------ GIVEN INFORMATION ------

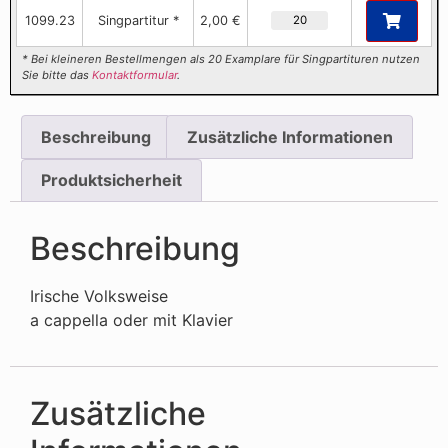
1099.23
Singpartitur *
2,00 €
* Bei kleineren Bestellmengen als 20 Examplare für Singpartituren nutzen
Sie bitte das
Kontaktformular
.
Beschreibung
Zusätzliche Informationen
Produktsicherheit
Beschreibung
Irische Volksweise
a cappella oder mit Klavier
Zusätzliche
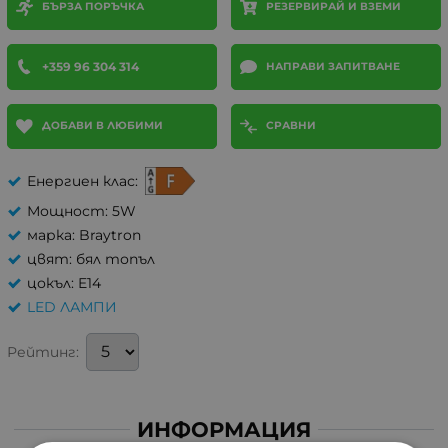
БЪРЗА ПОРЪЧКА
РЕЗЕРВИРАЙ И ВЗЕМИ
+359 96 304 314
НАПРАВИ ЗАПИТВАНЕ
ДОБАВИ В ЛЮБИМИ
СРАВНИ
Енергиен клас:
Мощност: 5W
марка: Braytron
цвят: бял топъл
цокъл: E14
LED ЛАМПИ
Рейтинг:
ИНФОРМАЦИЯ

------

WHAT THIS TASK INVOLVES:
Only an exact, picture-free copy of the entries counts as the answer.

ANSWER FOR THE TASK:
1099.23
Singpartitur *
2,00 €
* Bei kleineren Bestellmengen als 20 Examplare für Singpartituren nutzen
Sie bitte das
Kontaktformular
.
Beschreibung
Zusätzliche Informationen
Produktsicherheit
Beschreibung
Irische Volksweise
a cappella oder mit Klavier
Zusätzliche
БЪРЗА ПОРЪЧКА
РЕЗЕРВИРАЙ И ВЗЕМИ
+359 96 304 314
НАПРАВИ ЗАПИТВАНЕ
ДОБАВИ В ЛЮБИМИ
СРАВНИ
Енергиен клас:
Мощност: 5W
марка: Braytron
цвят: бял топъл
цокъл: E14
LED ЛАМПИ
Рейтинг:
ИНФОРМАЦИЯ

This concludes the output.